WHAT THIS TASK INVOLVES: Find each line in the records below that contains the string "کابل", matching case exactly, and copy every such line.

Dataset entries

● ● ● ● ● ● ●

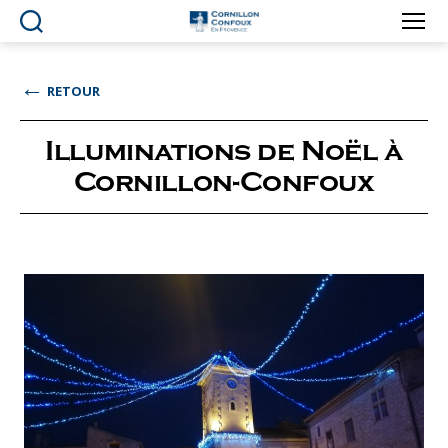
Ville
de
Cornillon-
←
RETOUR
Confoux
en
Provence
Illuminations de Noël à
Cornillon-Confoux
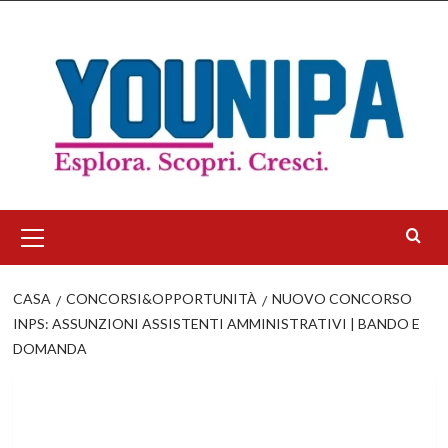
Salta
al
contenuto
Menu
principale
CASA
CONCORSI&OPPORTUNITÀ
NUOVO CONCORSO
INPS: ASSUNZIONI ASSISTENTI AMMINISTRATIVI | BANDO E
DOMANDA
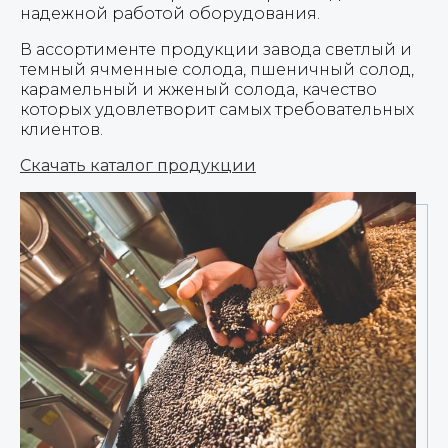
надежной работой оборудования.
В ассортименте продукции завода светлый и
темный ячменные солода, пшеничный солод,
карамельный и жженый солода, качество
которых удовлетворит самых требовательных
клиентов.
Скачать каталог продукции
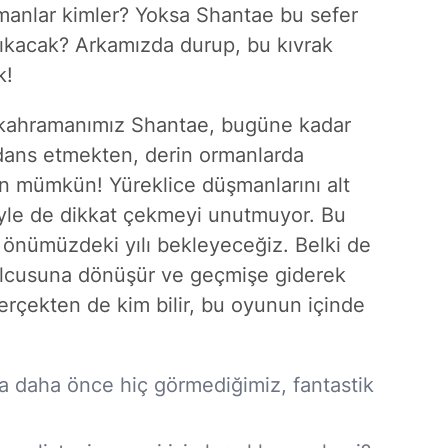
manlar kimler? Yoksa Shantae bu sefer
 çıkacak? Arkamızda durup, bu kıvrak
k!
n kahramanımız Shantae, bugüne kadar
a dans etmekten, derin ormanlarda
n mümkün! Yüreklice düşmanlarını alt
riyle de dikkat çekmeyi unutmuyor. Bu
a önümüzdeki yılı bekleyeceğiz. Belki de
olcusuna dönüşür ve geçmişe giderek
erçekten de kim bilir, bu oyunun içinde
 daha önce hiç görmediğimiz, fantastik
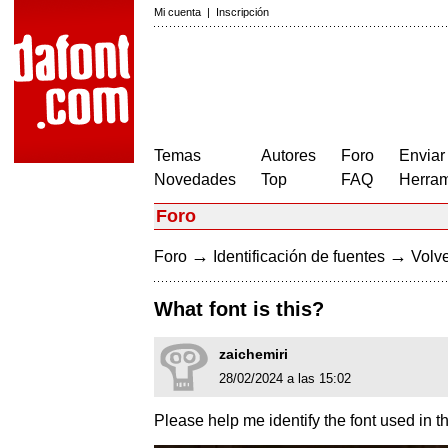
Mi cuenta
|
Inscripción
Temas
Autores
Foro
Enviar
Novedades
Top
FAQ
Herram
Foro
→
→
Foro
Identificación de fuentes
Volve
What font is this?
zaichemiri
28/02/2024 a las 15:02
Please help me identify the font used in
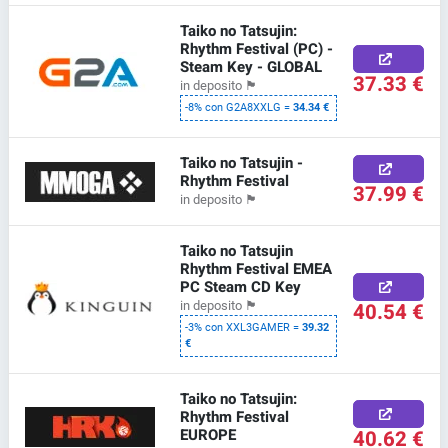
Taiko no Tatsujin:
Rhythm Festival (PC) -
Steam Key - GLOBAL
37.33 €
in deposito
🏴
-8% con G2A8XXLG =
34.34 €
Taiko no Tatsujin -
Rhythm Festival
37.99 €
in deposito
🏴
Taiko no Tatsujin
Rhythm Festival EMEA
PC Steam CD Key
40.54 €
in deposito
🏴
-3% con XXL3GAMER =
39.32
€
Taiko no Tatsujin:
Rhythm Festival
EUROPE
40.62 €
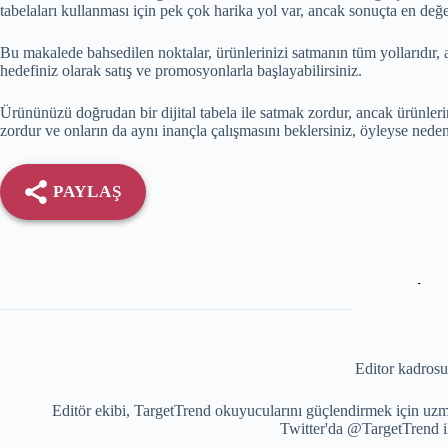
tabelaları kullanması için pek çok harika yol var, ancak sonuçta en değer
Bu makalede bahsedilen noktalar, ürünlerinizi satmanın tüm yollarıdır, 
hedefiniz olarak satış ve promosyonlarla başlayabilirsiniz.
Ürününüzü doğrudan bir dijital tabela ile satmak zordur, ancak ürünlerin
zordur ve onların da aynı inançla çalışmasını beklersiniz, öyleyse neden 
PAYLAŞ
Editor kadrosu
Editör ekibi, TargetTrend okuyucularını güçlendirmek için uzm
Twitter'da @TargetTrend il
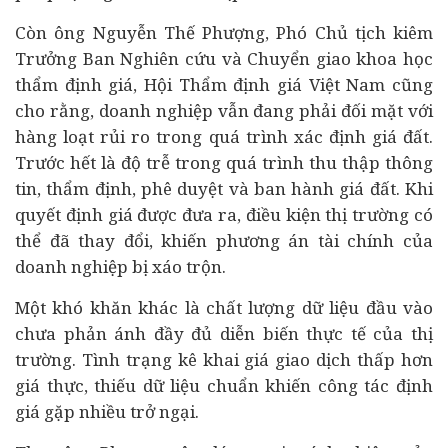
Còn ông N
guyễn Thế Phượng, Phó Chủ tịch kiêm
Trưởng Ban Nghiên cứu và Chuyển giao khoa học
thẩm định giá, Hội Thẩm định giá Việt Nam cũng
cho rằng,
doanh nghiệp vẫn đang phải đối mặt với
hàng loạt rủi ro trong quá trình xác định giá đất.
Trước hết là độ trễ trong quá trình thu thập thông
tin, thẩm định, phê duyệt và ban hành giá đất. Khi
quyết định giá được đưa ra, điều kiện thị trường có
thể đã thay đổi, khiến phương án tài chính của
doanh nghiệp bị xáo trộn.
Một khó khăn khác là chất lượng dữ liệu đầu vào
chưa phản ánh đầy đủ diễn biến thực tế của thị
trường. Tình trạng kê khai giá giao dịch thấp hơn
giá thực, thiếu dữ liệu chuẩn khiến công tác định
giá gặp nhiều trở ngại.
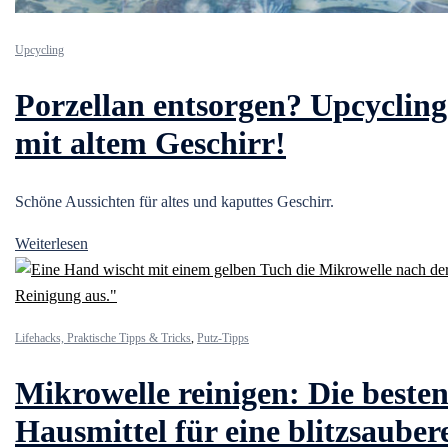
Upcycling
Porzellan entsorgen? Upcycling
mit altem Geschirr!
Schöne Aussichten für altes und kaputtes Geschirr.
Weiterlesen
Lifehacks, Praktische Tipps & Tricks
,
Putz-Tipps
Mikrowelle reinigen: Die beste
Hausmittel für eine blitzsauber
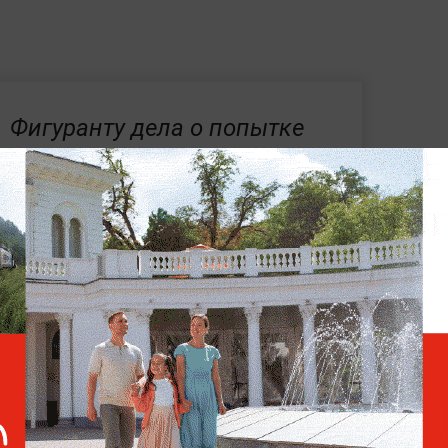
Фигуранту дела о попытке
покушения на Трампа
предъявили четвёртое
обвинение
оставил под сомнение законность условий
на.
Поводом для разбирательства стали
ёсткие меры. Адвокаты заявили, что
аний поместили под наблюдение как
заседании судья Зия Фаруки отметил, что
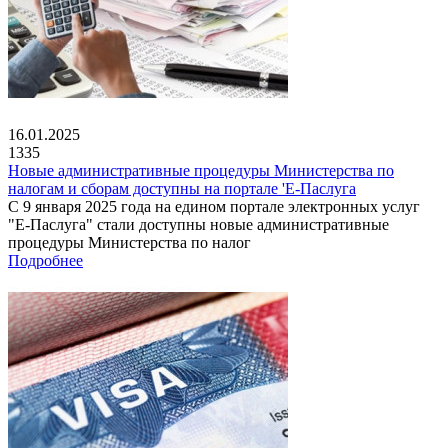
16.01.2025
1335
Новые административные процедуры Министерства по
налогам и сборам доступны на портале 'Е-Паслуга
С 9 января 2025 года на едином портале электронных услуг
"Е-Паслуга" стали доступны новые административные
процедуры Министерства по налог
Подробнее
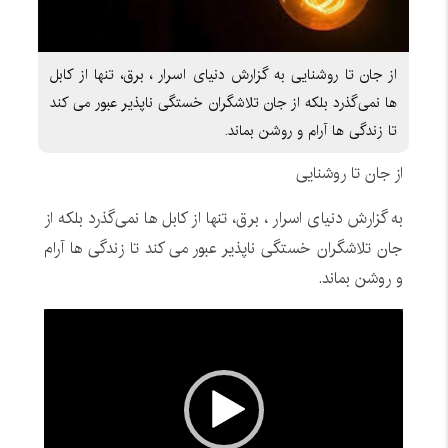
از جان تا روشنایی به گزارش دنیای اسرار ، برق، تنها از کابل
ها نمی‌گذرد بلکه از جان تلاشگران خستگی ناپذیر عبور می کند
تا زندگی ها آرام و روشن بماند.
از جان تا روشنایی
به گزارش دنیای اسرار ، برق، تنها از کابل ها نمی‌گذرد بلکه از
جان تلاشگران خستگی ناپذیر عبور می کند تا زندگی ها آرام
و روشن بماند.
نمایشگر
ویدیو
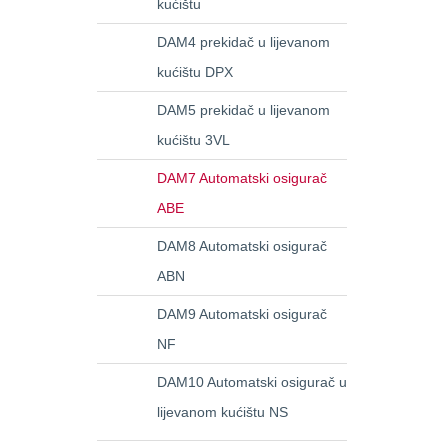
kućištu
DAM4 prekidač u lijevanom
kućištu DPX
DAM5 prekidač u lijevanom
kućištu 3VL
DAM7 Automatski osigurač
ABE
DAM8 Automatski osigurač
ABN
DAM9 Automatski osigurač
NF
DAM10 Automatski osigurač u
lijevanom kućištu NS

● ● ● ● ● ● ●

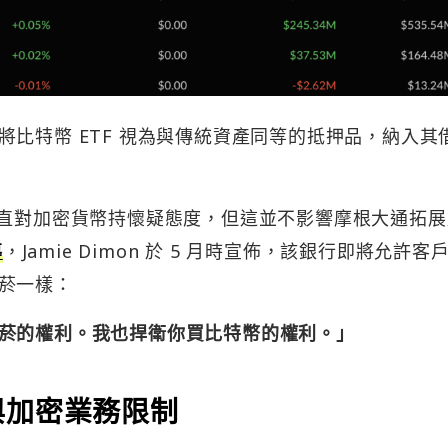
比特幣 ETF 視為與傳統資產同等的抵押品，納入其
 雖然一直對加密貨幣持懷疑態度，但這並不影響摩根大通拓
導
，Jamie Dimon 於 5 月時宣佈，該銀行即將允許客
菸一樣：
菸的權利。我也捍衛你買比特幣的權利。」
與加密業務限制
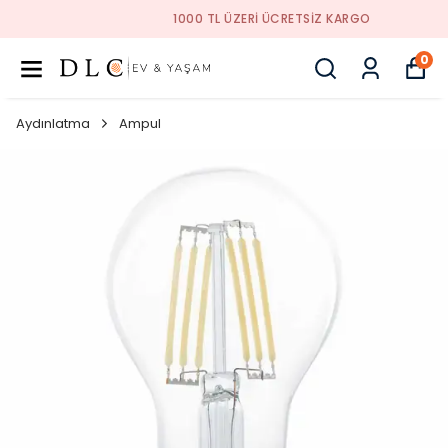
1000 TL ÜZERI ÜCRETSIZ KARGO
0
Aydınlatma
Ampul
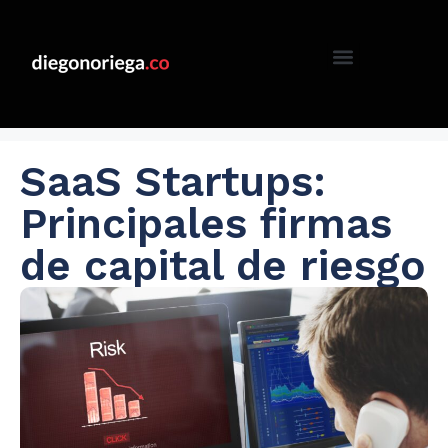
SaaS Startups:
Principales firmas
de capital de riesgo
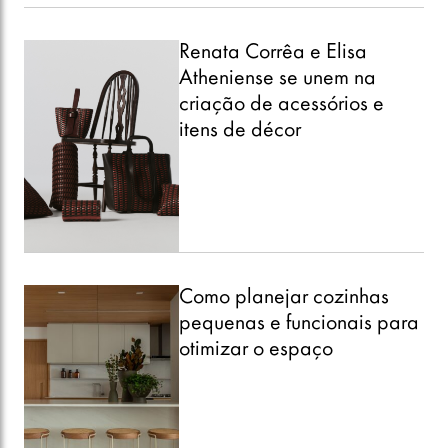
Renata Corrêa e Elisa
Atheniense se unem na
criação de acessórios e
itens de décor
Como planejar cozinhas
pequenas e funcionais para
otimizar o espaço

● ● ● ● ● ● ●

YOUR SOLUTION:
از جان تا روشنایی به گزارش دنیای اسرار ، برق، تنها از کابل
به گزارش دنیای اسرار ، برق، تنها از کابل ها نمی‌گذرد بلکه از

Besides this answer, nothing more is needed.